(Transcribed text of the pages)
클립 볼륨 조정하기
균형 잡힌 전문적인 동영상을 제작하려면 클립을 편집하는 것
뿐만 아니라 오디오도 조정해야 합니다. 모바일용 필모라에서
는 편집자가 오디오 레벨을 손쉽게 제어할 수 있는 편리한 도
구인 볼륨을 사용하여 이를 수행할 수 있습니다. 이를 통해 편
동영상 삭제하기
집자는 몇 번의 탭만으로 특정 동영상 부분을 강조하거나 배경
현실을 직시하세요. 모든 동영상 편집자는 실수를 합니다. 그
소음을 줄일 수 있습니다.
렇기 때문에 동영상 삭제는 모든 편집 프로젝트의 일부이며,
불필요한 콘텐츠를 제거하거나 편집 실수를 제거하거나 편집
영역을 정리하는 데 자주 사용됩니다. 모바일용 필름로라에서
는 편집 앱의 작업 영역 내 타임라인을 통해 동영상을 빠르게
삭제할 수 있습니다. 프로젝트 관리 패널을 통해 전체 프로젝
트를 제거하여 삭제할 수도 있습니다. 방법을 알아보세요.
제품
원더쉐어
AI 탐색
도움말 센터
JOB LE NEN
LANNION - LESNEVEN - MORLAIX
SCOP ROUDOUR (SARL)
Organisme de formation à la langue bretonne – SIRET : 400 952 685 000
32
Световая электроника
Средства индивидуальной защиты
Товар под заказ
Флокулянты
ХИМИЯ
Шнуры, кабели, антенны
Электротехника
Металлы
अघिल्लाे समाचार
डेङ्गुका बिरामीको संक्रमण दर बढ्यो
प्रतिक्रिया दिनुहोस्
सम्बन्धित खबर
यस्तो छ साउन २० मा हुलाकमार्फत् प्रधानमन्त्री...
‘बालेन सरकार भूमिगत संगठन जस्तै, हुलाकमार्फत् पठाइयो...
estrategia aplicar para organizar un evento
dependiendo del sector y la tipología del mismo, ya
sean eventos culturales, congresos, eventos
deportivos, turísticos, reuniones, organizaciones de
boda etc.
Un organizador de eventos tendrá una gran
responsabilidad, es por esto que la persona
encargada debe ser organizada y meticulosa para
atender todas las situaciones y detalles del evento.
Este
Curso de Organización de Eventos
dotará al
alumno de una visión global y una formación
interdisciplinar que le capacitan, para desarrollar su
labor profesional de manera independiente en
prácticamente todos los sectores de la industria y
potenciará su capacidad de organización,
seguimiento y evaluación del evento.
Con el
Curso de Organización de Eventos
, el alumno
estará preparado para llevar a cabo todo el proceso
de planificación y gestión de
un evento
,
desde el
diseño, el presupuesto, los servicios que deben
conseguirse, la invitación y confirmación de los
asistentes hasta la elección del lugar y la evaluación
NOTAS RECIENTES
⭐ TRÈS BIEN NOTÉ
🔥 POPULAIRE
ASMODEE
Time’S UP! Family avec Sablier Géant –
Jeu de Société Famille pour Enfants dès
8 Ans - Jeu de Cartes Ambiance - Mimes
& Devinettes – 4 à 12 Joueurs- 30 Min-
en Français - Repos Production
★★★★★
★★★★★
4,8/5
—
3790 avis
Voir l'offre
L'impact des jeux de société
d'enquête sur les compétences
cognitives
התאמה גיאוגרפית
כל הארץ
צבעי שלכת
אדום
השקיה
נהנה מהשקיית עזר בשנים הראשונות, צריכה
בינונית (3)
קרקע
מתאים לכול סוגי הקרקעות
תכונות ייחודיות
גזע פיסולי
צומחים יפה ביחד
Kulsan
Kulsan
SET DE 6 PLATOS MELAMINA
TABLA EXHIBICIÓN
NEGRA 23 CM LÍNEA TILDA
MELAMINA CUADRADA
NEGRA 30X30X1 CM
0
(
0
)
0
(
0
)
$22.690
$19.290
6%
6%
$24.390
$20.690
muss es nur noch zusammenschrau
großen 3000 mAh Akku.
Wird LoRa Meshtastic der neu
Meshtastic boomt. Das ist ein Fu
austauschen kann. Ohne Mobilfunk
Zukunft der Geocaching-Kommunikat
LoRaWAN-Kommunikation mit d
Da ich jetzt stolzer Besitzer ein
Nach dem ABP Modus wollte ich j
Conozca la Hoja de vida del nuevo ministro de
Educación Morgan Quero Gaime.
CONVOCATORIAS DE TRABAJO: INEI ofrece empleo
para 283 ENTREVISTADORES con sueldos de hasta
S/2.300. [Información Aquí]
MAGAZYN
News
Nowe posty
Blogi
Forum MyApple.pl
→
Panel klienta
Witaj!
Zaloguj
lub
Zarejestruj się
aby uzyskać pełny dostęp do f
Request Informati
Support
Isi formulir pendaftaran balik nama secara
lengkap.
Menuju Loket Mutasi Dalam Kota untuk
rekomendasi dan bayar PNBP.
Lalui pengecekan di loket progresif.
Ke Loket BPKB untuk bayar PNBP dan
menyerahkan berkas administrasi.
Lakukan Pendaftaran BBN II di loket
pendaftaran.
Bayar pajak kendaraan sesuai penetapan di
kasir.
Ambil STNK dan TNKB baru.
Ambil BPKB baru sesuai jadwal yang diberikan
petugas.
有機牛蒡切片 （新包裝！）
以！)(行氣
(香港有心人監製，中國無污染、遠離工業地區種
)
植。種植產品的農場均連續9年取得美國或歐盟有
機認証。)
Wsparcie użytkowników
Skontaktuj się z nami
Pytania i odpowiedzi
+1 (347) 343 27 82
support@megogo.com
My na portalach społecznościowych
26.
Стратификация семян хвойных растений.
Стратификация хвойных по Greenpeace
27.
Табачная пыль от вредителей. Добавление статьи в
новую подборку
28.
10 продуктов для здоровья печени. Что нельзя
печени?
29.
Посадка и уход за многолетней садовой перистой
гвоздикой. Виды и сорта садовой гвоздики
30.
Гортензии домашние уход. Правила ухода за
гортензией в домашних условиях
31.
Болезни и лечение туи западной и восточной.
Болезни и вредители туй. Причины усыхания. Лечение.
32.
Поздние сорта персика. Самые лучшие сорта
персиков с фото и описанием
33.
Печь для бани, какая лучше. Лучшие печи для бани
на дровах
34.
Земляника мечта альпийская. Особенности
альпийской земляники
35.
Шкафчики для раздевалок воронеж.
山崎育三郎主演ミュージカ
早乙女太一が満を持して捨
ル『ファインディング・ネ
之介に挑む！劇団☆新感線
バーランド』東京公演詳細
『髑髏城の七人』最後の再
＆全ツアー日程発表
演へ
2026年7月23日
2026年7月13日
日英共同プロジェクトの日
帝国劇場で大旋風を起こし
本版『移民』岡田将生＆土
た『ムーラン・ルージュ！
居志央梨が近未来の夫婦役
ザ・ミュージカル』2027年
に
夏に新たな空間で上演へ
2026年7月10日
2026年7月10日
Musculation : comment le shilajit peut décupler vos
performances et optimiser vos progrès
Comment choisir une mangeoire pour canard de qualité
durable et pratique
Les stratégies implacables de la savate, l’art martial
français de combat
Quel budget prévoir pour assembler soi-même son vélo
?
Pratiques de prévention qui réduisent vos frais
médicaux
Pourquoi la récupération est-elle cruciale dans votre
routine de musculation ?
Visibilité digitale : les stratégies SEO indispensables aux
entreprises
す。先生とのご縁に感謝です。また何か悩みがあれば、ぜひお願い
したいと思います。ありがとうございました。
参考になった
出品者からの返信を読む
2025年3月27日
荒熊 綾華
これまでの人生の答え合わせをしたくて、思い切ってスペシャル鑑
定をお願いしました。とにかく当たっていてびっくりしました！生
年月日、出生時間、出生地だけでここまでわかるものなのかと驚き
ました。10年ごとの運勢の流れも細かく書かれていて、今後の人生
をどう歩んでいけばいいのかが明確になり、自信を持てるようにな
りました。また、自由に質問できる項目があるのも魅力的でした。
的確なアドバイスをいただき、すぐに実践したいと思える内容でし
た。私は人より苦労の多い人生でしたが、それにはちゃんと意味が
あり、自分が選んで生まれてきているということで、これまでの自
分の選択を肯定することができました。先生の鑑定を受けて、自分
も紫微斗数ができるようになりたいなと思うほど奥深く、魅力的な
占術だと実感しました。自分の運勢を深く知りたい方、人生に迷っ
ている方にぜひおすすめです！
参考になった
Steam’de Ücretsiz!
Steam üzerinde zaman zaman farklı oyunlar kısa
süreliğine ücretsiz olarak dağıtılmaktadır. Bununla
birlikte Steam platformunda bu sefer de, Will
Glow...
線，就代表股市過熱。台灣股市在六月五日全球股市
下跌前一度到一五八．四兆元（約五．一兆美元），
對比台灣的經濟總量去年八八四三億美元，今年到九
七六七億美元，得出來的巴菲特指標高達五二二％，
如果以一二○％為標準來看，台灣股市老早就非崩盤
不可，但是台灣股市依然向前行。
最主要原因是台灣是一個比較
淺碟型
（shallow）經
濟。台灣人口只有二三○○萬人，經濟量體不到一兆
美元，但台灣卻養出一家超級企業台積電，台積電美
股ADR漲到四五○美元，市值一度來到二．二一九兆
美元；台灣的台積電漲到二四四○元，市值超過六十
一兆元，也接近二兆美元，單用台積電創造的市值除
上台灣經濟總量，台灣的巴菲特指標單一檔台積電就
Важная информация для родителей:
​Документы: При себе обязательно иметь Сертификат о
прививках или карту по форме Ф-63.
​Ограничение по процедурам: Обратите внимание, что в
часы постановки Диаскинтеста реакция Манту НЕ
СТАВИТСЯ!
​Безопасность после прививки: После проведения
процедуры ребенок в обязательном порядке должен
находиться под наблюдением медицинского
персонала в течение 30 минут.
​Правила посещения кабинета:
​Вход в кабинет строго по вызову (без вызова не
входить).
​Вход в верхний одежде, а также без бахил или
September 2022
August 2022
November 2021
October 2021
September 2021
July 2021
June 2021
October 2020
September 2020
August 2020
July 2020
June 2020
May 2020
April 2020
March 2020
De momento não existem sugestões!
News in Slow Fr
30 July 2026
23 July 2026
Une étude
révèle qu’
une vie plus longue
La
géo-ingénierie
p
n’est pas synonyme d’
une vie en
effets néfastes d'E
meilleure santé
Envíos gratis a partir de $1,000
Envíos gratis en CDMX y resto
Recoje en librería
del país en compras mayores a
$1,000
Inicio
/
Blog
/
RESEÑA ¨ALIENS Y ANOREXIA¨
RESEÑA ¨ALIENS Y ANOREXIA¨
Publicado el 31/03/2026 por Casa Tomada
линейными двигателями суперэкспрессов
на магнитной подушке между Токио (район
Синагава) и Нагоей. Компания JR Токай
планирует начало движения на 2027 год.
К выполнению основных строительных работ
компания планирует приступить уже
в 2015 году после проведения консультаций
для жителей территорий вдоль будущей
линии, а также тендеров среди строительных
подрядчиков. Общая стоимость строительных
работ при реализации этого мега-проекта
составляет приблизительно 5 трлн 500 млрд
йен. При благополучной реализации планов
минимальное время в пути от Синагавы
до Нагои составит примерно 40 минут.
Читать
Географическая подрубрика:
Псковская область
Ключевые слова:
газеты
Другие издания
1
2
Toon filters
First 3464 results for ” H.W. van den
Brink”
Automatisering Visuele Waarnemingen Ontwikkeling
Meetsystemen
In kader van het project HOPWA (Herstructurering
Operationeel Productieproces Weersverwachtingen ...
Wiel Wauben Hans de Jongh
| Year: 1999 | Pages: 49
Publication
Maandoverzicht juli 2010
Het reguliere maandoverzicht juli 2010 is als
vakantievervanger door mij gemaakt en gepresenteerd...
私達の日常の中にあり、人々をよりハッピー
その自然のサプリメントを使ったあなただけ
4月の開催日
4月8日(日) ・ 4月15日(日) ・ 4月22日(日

**Task item:**
Can you render the transcribed text as a numbered list, from its first line through the line containing "Jeu de Société Famille pour Enfants dès" (both included), with blank lines left out?

**Your solution:**
1. 클립 볼륨 조정하기
2. 균형 잡힌 전문적인 동영상을 제작하려면 클립을 편집하는 것
3. 뿐만 아니라 오디오도 조정해야 합니다. 모바일용 필모라에서
4. 는 편집자가 오디오 레벨을 손쉽게 제어할 수 있는 편리한 도
5. 구인 볼륨을 사용하여 이를 수행할 수 있습니다. 이를 통해 편
6. 동영상 삭제하기
7. 집자는 몇 번의 탭만으로 특정 동영상 부분을 강조하거나 배경
8. 현실을 직시하세요. 모든 동영상 편집자는 실수를 합니다. 그
9. 소음을 줄일 수 있습니다.
10. 렇기 때문에 동영상 삭제는 모든 편집 프로젝트의 일부이며,
11. 불필요한 콘텐츠를 제거하거나 편집 실수를 제거하거나 편집
12. 영역을 정리하는 데 자주 사용됩니다. 모바일용 필름로라에서
13. 는 편집 앱의 작업 영역 내 타임라인을 통해 동영상을 빠르게
14. 삭제할 수 있습니다. 프로젝트 관리 패널을 통해 전체 프로젝
15. 트를 제거하여 삭제할 수도 있습니다. 방법을 알아보세요.
16. 제품
17. 원더쉐어
18. AI 탐색
19. 도움말 센터
20. JOB LE NEN
21. LANNION - LESNEVEN - MORLAIX
22. SCOP ROUDOUR (SARL)
23. Organisme de formation à la langue bretonne – SIRET : 400 952 685 000
24. 32
25. Световая электроника
26. Средства индивидуальной защиты
27. Товар под заказ
28. Флокулянты
29. ХИМИЯ
30. Шнуры, кабели, антенны
31. Электротехника
32. Металлы
33. अघिल्लाे समाचार
34. डेङ्गुका बिरामीको संक्रमण दर बढ्यो
35. प्रतिक्रिया दिनुहोस्
36. सम्बन्धित खबर
37. यस्तो छ साउन २० मा हुलाकमार्फत् प्रधानमन्त्री...
38. ‘बालेन सरकार भूमिगत संगठन जस्तै, हुलाकमार्फत् पठाइयो...
39. estrategia aplicar para organizar un evento
40. dependiendo del sector y la tipología del mismo, ya
41. sean eventos culturales, congresos, eventos
42. deportivos, turísticos, reuniones, organizaciones de
43. boda etc.
44. Un organizador de eventos tendrá una gran
45. responsabilidad, es por esto que la persona
46. encargada debe ser organizada y meticulosa para
47. atender todas las situaciones y detalles del evento.
48. Este
49. Curso de Organización de Eventos
50. dotará al
51. alumno de una visión global y una formación
52. interdisciplinar que le capacitan, para desarrollar su
53. labor profesional de manera independiente en
54. prácticamente todos los sectores de la industria y
55. potenciará su capacidad de organización,
56. seguimiento y evaluación del evento.
57. Con el
58. Curso de Organización de Eventos
59. , el alumno
60. estará preparado para llevar a cabo todo el proceso
61. de planificación y gestión de
62. un evento
63. ,
64. desde el
65. diseño, el presupuesto, los servicios que deben
66. conseguirse, la invitación y confirmación de los
67. asistentes hasta la elección del lugar y la evaluación
68. NOTAS RECIENTES
69. ⭐ TRÈS BIEN NOTÉ
70. 🔥 POPULAIRE
71. ASMODEE
72. Time’S UP! Family avec Sablier Géant –
73. Jeu de Société Famille pour Enfants dès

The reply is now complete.